I believe the era where condescend­ing moralising sermons were effective tools of change – if indeed there ever was such an era – is long over. It seems unlikely that people who care more about Notre Dame than they do about the suffering of the Yemenis will read the article, navel gaze guiltily for a while, and then conclude: this writer is right, I should care more about the Yemenis than about this silly cathedral; I am now going to donate and tweet in support of the Yemeni cause.

Of course, perhaps the mistake is in assuming that this is the author’s end goal or motivation.

Another defining feature of our time and current public sphere is the phenomenon of the echo chamber. We are transition­ing from a mainstream world to a multistrea­m world. Where once a few poles dominated, we now see increasing multipolar­isation – the tendency for us to group up and converse only with people who share increasing­ly specific sets of values and worldviews.

The nature of the Internet era is such that we are more and more content to preach to the choir; to craft our messaging in a way that guarantees loud cheers, shares and retweets from an increasing­ly niche segment of the population. As a result, we become more and more ensconced and embedded with people who already agree with us, and further and further apart from people who don’t.

I think we cannot scold into submission those who care more about Notre Dame than they do about suffering Yemenis; and I write here as someone who does indeed also wish that people cared about the Yemenis (and others) as much as they did about Notre Dame.

In trying to expand the range of public empathy, I think our first endeavour should be to more scientific­ally understand the fast evolving dynamics of public empathy in this day and age.

Studying public empathy is a subset of studying public sentiment as a whole, as well as the manipulati­on thereof to achieve certain public actions. Fernandez ended her article by writing “the fact that such tragic realities don’t elicit the same raging empathy as a cathedral fire is a tragedy unto itself”.

I think the greater tragedy is the fact that the people who are the best at understand­ing public sentiment and how to engage it to achieve certain goals are not individual­s with sanguine motivation­s like Fernandez, but the people who influenced the election of Donald Trump, Brexit, and so on.

Such individual­s likely understand the apples and oranges elements at play when comparing Notre Dame, or even say the Christchur­ch mosque shootings, to phenomena like conflicts in the Middle East.

Surely we can recognise the different public reactions elicited by a shocking and highly disruptive incident that takes place in a very concentrat­ed pocket of time, versus a protracted conflict that perpetrate­s much more suffering within a highly complicate­d, emotionall­y charged political context, over a much longer period of time.

The former obviously lends itself to a sudden and mass outpouring­s, while the latter tends to only see brief spikes related to unfolding developmen­ts – spikes that often lower in intensity the longer the conflict goes on and becomes ‘normalised’. Just as black holes differ in size and mass, different crises have different levels of sensationa­l gravity – their grip on public imaginatio­n varying according to a number of factors. Some of these factors are inherent, others lend themselves to human manipulati­on.
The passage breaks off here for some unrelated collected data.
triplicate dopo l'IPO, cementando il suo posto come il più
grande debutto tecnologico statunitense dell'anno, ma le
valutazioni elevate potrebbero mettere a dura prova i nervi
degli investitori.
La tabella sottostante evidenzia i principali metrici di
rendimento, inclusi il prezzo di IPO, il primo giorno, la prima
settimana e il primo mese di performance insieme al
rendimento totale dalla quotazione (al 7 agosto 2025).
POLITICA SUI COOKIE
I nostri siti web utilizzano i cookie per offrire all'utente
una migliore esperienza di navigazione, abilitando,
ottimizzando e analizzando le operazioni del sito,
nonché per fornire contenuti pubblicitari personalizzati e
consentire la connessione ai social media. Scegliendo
If we are so caught up with the ‘should’ that we completely ignore the ‘is’, we are at great risk of losing out when it comes to determinin­g the ‘will be’.

There is a science to the art of mobilising (or manipulati­ng, if you prefer) public sentiment. There are trends to be studied, patterns to be analysed, and lessons to be learned.

This is not some branch of “dirty politics” that social justice warriors can afford to cast aside as tainted tools. This is a neutral science, based on the study of observable social phenomena.

As people with more greedy and likely more nefarious motivation­s up their game in the arena of mobilising public sentiment, it would be a tragedy indeed if activists, advocates and proponents of a more just, compassion­ate world find themselves caught with knives at a gunfight.